**Data excerpts:**
++++++++
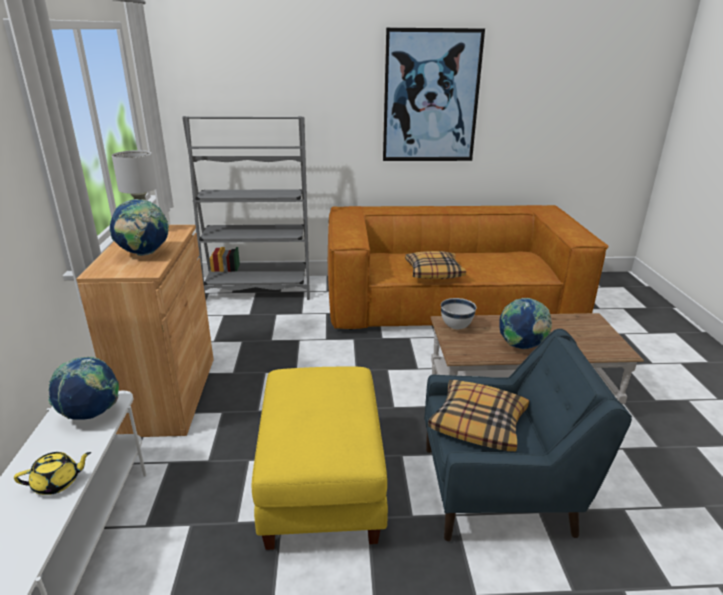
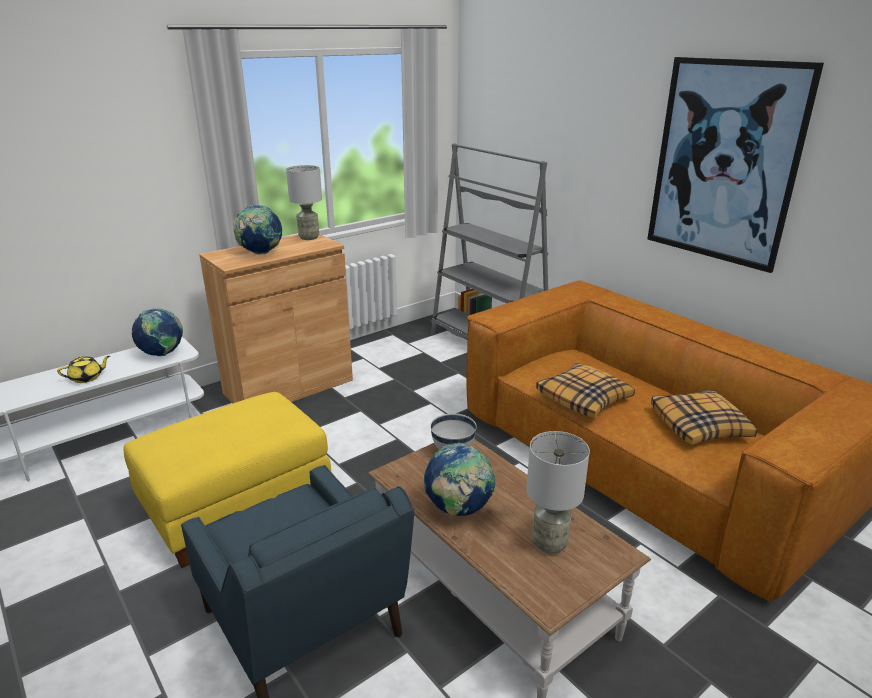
camera: 55 degrees right, 0 degrees up
(57, 483) = (87, 378): yellow teapot -> yellow teapot turned 60 degrees counterclockwise
(478, 423) = (280, 528): pillow -> pillow (700, 426)
(573, 332) = (550, 543): none -> grey table lamp

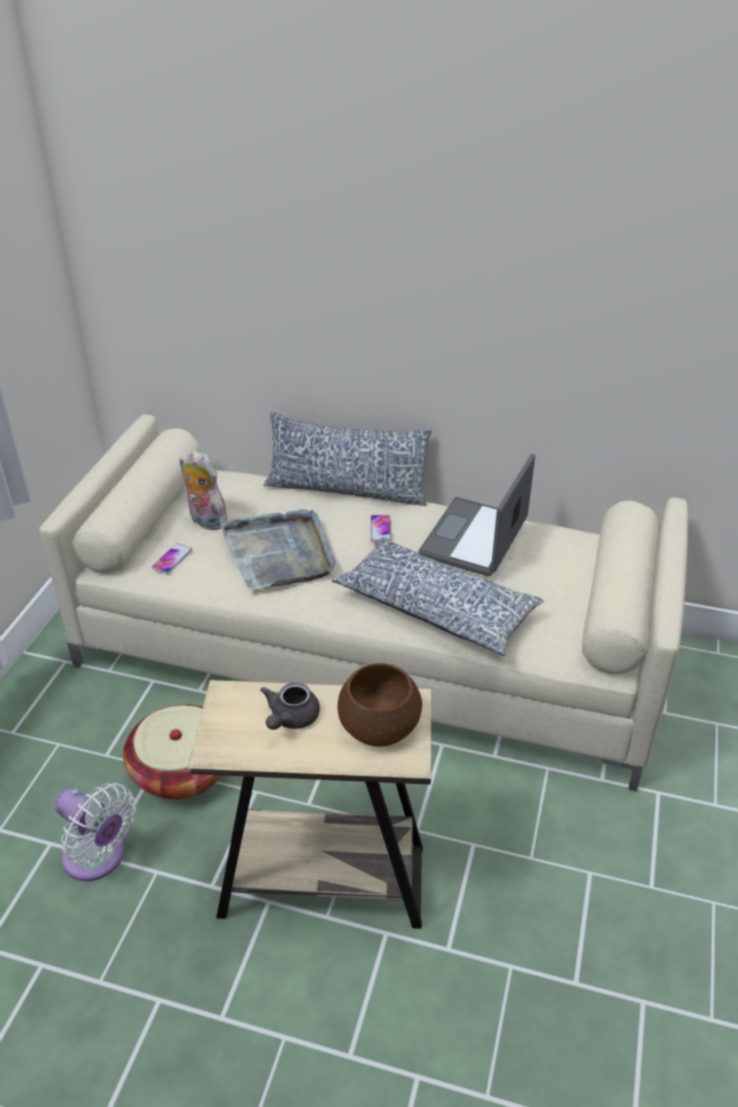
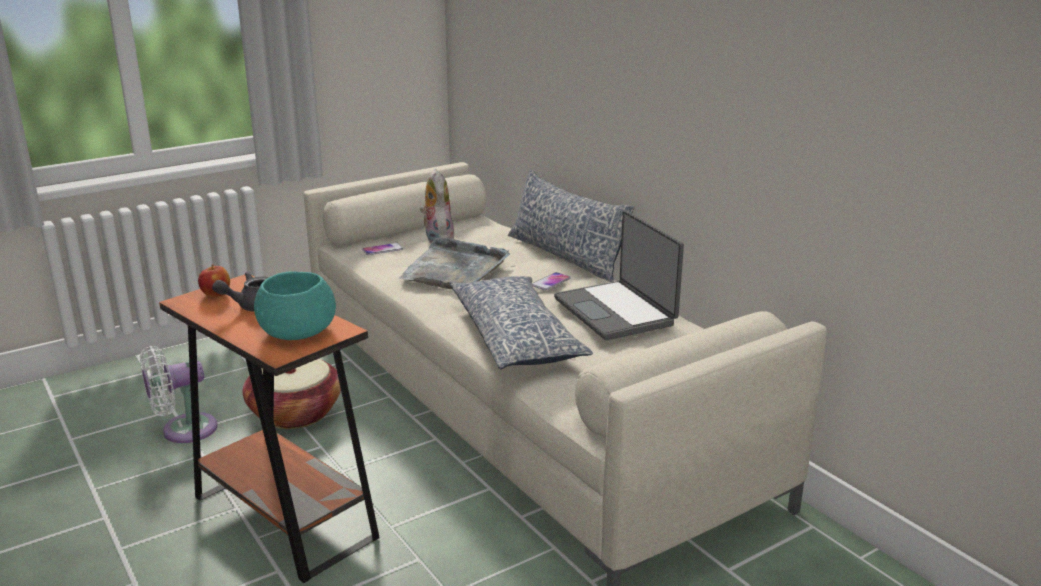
camera: 40 degrees right, 15 degrees down
(98, 858) = (183, 430): white fan -> white fan turned 75 degrees clockwise
(230, 725) = (216, 294): none -> apple
(322, 881) = (284, 517): beige side table -> orange side table
(380, 724) = (298, 331): brown bowl -> turquoise bowl
(476, 539) = (616, 311): laptop -> laptop turned 90 degrees counterclockwise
++++++++
**Problem to solve:** The records above must be returned exactly, with each picture omitted.

**Answer for this exercise:**
camera: 55 degrees right, 0 degrees up
(57, 483) = (87, 378): yellow teapot -> yellow teapot turned 60 degrees counterclockwise
(478, 423) = (280, 528): pillow -> pillow (700, 426)
(573, 332) = (550, 543): none -> grey table lamp

camera: 40 degrees right, 15 degrees down
(98, 858) = (183, 430): white fan -> white fan turned 75 degrees clockwise
(230, 725) = (216, 294): none -> apple
(322, 881) = (284, 517): beige side table -> orange side table
(380, 724) = (298, 331): brown bowl -> turquoise bowl
(476, 539) = (616, 311): laptop -> laptop turned 90 degrees counterclockwise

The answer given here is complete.